Ant knows this, too. Perhaps that explains the permanent gleam in his smiling eyes. Somehow knowing, somehow wise. So we climb back down, tracing along crevices which Ant discovered only yesterday. We traverse glacial caves, which may be hundreds of years old – or which perhaps were formed only last week. We grasp at hooks and brackets which Ant secured into the ice early yesterday morning. He couldn’t sleep, he tells us, and so he called his mate the helicopter pilot first thing, and asked him to fly him up on to the glacier.

Two hours spent on the ice passes like 15 minutes. Einstein was absolutely right: time is relative. Our time on the eternal ice has not just passed relatively quickly, but definitely too quickly. A short break follows, a rest and a snack. The setting is unforgettable, it overwhelms. It’s barely possible to compose a meaningful sentence. Suddenly, a droning sound emerges from the distance. It draws nearer, almost menacing in its approach. One might almost become fearful, were it not for the reassuring, knowing smile on Ant’s sun-kissed face. The lines are deeply etched in his face, like milestones from a long-forgotten time. The helicopter appears on the horizon.

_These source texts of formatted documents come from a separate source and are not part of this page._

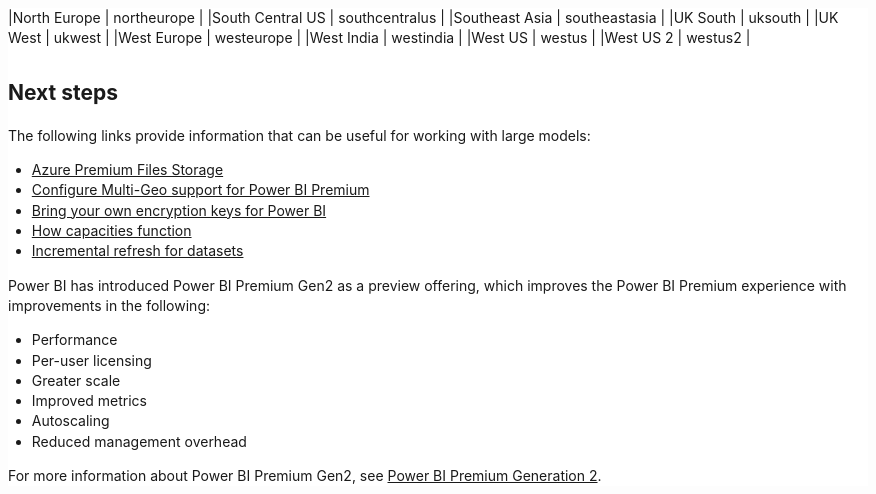 |North Europe     | northeurope        |
|South Central US     | southcentralus        |
|Southeast Asia     | southeastasia        |
|UK South     | uksouth        |
|UK West     | ukwest        |
|West Europe     | westeurope        |
|West India     | westindia        |
|West US     | westus        |
|West US 2     | westus2        |

## Next steps

The following links provide information that can be useful for working with large models:

* [Azure Premium Files Storage](/azure/storage/files/storage-files-planning#storage-tiers)
* [Configure Multi-Geo support for Power BI Premium](service-admin-premium-multi-geo.md)
* [Bring your own encryption keys for Power BI](service-encryption-byok.md)
* [How capacities function](service-premium-what-is.md#how-capacities-function)
* [Incremental refresh for datasets](../connect-data/incremental-refresh-overview.md)

Power BI has introduced Power BI Premium Gen2 as a preview offering, which improves the Power BI Premium experience with improvements in the following:
* Performance
* Per-user licensing
* Greater scale
* Improved metrics
* Autoscaling
* Reduced management overhead

For more information about Power BI Premium Gen2, see [Power BI Premium Generation 2](service-premium-what-is.md#power-bi-premium-generation-2).
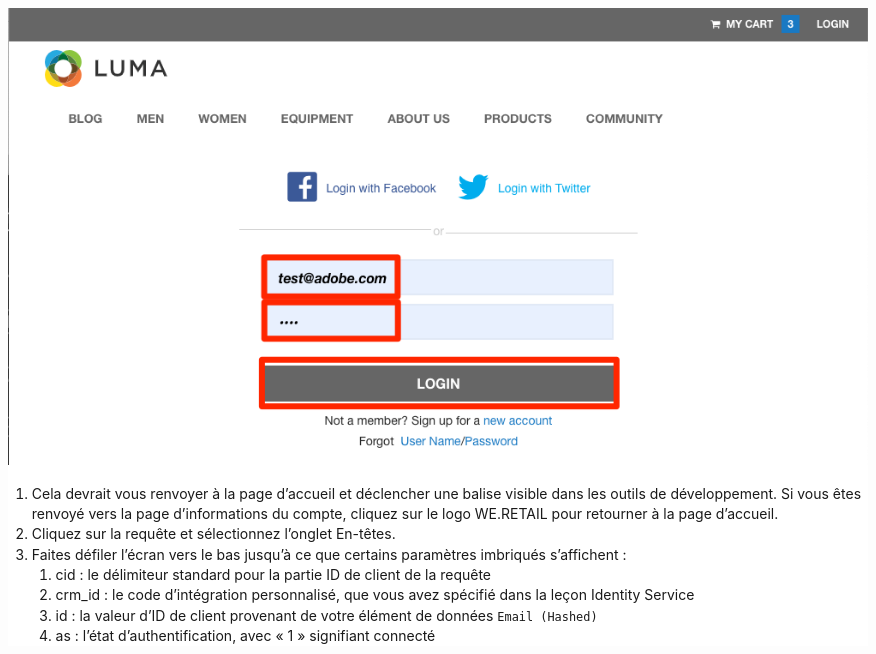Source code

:   ![Saisie des informations d’identification et clic sur Connexion](images/idservice-login.png)

1. Cela devrait vous renvoyer à la page d’accueil et déclencher une balise visible dans les outils de développement. Si vous êtes renvoyé vers la page d’informations du compte, cliquez sur le logo WE.RETAIL pour retourner à la page d’accueil.
1. Cliquez sur la requête et sélectionnez l’onglet En-têtes.
1. Faites défiler l’écran vers le bas jusqu’à ce que certains paramètres imbriqués s’affichent :
   1. cid : le délimiteur standard pour la partie ID de client de la requête
   1. crm_id : le code d’intégration personnalisé, que vous avez spécifié dans la leçon Identity Service
   1. id : la valeur d’ID de client provenant de votre élément de données `Email (Hashed)`
   1. as : l’état d’authentification, avec « 1 » signifiant connecté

We kneel down, like well-versed soldiers. The spikes on our shoes are duly clipped, folded, removed. We press our belongings firmly to the ice, as Ant has told us to do. The gust created by the whirling blades swallows up our speech like a combine harvester. Silently we climb aboard the chopper and assume our possessions. One final glance at the majestic Tasman glacier. It retreats in its blue-white ice, engraved upon the memory. For eternity.